Don’t Republicans realize — or care — that suppressing the votes of people of color and the young, who tend to vote Democratic, also puts restraints on their own base voters as well?
For those fearing for Georgia’s dawning blue future, though — don’t. Instead, remember the new brand of Georgians. Social media is jammed with them. Young people and grass-roots groups are out protesting at the state Capitol. Add to that legions of energized folks such as Gloria Jenkins of East Point, Ga. She and other senior citizens call the governor, lieutenant governor and House speaker every weekday between 10 a.m. and noon to register their disdain.
“We’re not going back,” said Jenkins, who chairs the Georgia Democratic Party’s senior caucus and decades ago took part in sit-ins at lunch counters in Greensboro, N.C.

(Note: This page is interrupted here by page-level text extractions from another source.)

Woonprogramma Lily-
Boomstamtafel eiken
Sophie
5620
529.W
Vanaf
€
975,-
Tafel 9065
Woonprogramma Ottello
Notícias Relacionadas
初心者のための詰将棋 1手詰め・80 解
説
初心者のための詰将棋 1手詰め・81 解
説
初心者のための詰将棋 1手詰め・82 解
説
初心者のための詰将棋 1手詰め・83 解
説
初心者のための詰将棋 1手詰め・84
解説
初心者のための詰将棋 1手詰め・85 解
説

Other lawmakers are being bombarded with phone calls and emails, too. One veteran lawmaker said that the voting measures are the most hell she has dealt with in her 28 years in the legislature. Democrats are holding town hall meetings via Zoom to explain what’s going on and what people can do. Stacey Abrams and her group Fair Fight Action have launched a million-dollar ad campaign alerting Georgians to the dangers these voting bills pose.
Defeating these bills might be a long shot in a state with a Republican governor and lieutenant governor and a GOP-led legislature. Georgia’s voting-rights battle may well end up in the courts.
But whatever happens, Georgians — the same ones who helped send two Democratic senators to Congress in January — are in this fight for the long haul. It’s not just about voting. There’s a deeper message about who has the right to shape the future of our state. Closing the door on some may not be as overt as billy clubs and fire hoses, but it’s there. And so, too, is the fight — whether it’s on the phone at home, in the streets or in the courts.
Or, as Gloria Jenkins put it, Georgians aren’t going back.